The study said that if trade was liberalised, farm gate prices and incomes would fall, particularly in meat and dairy sectors. The other two scenarios were positive for farm incomes, but the study said these benefits would be offset by the potential loss of direct payments.
After the report emerged, the UK’s NFU came out in favour of the remain camp "based on current evidence", saying it had to take a position due to referendum rules. However, the organisation said it would not actively campaign for either side.
Farmers and business split
At a debate at the British Pig and Poultry Fair in May, featuring AHDB chairman Peter Kendall, MEP Stuart Agnew, farmer Colin Rayner and poultry producer James Hook, the divides within the farming community on this issue were clear to see.
Stuart Agnew claimed that EU regulation only added cost to British farming, and insisted that even within the EU there wasn't a level playing field. “There are still caged hens and sow tethers out there,” he said. Colin Rayner said it was preferable to be able to hold British politicians accountable rather than being told what to do by foreign commissioners.
But on the pro-EU side, Sir Peter Kendall argued that 14 per cent of the UK's poultry and 19 per cent of its pork is exported to EU nations, so it was essential to retain that open market.
Pan-European poultry business Moy Park came out in favour of Remain just last week, saying it provides businesses with more certainty about the future.

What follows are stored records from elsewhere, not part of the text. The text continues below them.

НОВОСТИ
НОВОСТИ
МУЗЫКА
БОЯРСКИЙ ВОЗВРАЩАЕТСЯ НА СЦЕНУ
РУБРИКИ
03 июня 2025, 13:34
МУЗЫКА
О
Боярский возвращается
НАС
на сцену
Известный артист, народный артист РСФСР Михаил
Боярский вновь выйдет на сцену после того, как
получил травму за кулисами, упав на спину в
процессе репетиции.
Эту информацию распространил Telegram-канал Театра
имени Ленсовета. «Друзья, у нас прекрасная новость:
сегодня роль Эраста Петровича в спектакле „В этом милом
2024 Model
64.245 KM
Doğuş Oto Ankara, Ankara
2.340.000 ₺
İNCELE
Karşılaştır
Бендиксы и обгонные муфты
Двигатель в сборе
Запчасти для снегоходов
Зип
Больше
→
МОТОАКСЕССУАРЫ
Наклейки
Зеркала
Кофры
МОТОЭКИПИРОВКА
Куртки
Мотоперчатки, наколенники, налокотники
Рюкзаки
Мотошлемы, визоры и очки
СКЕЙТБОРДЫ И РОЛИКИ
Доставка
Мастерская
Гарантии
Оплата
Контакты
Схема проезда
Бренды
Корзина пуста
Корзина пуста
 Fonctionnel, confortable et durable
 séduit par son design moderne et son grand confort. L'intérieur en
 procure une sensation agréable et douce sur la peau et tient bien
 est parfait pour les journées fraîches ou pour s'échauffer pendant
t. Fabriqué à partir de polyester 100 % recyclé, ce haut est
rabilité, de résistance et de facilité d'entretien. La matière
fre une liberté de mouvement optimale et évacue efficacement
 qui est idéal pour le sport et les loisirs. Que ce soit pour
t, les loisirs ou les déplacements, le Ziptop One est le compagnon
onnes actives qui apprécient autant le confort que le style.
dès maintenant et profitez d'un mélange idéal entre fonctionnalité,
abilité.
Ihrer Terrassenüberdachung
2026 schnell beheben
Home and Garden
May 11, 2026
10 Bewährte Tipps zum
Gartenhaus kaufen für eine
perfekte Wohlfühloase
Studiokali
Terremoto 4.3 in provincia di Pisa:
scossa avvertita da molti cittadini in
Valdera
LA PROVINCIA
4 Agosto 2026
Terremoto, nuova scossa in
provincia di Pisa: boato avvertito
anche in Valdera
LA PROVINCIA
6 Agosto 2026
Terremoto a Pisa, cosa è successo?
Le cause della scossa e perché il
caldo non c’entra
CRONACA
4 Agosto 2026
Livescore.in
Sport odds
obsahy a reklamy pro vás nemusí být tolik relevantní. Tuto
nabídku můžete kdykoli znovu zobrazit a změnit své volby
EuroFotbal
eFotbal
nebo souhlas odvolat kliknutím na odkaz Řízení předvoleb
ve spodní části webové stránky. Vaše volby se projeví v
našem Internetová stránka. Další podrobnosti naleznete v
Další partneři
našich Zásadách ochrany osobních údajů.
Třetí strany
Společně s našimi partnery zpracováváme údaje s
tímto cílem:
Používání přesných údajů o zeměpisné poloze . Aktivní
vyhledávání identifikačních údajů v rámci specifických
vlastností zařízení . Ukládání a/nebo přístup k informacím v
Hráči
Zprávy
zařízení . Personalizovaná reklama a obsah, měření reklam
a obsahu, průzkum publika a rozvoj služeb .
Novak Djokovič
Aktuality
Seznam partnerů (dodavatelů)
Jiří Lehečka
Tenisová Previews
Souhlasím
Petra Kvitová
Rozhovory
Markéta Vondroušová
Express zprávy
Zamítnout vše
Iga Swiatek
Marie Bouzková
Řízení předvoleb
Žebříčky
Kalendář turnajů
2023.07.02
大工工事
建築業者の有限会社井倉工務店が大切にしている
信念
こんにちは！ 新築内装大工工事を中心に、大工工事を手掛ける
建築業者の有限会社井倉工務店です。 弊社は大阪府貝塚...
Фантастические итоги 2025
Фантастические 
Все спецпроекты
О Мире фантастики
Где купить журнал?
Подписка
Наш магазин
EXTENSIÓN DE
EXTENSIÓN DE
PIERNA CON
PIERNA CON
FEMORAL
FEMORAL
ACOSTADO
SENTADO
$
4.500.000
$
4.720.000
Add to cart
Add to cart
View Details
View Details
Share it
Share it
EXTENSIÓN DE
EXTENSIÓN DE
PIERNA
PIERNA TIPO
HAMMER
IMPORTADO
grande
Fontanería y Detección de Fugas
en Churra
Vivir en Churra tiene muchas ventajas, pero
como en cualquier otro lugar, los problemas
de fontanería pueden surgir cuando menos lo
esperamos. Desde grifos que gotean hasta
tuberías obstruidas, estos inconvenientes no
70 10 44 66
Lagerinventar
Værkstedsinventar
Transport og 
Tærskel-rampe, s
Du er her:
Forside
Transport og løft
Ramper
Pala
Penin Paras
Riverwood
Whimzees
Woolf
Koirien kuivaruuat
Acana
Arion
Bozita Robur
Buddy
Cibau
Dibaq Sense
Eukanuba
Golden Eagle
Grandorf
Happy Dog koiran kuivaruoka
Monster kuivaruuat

In his regular blog for TheCattleSite, dairy farmer John Wigley said he thought it would be better to leave the EU. “I have spent my lifetime making decisions for the sake of EU officialdom, rather than the cows, my farm and my customers and I want it to change,” he wrote.
The international view
A Brexit would also have an impact on agriculture in other countries.
Irish Farmers Association (IFA) President Joe Healy warned that the UK is very important to Ireland's agri-food market, with over 40 per cent of Irish agricultural exports heading there.
"Should the UK vote to leave the EU, Irish agriculture would undoubtedly suffer negative consequences, both in the short-term and the longer term," commented Mr Healy.
In the US, market analysts Steve Meyer and Len Steiner explained that the US dollar index has already declined sharply after polls suggested that British voters will decide to stay in the EU, after all.
However, either way, the vote has the potential to dramatically impact broader financial markets, causing significant changes in currency values and affect short term growth projections for the global economy.
According to the analysts, despite all the various projections by economists, the reality is that no one really knows the true impact if Britain decides to leave.